Task statement: Exactly those lines from the one with "ります。 一方で、日本の革小物づくりは、職人さんの高齢化や後継者不足に" through the end of the listing below must be returned, and nothing else.

-- Opening Marker --

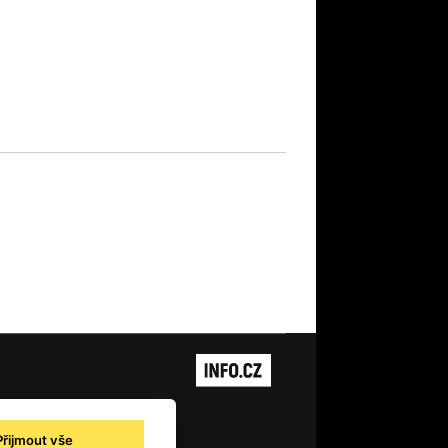
Přijmout vše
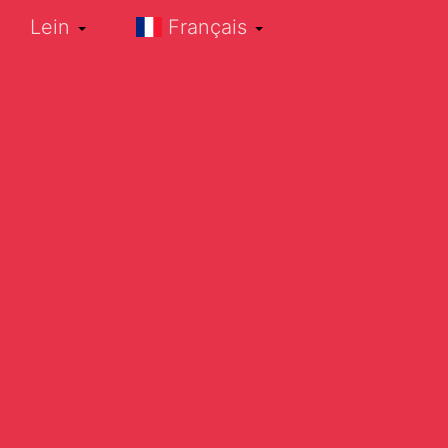
Lein
Français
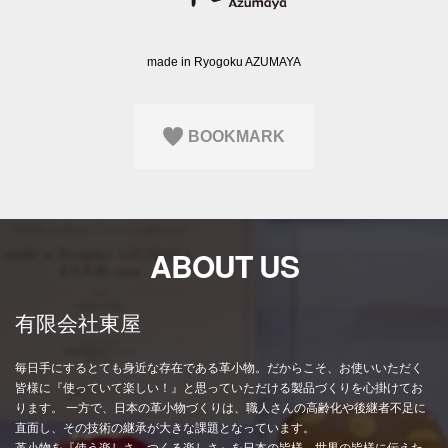
Q&A
会員登録
企業担当の方へ
企業ログイン
made in Ryogoku AZUMAYA
BOOKMARK
プライバシーポリシー
利用規約
運営会社
ABOUT US
有限会社東屋
毎日手にするとても身近な存在である革小物。だからこそ、お使いいただく
皆様に『使っていて楽しい！』と思っていただける製品づくりを心掛けてお
ります。 一方で、日本の革小物づくりは、職人さんの高齢化や後継者不足に
直面し、その技術の継承が大きな課題となっています。
革小物を『使う楽しさ、つくる楽しさ』を日本の皆様、世界の皆様に伝えた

-- Closing Marker --

Response to this exercise:
ります。 一方で、日本の革小物づくりは、職人さんの高齢化や後継者不足に
直面し、その技術の継承が大きな課題となっています。
革小物を『使う楽しさ、つくる楽しさ』を日本の皆様、世界の皆様に伝えた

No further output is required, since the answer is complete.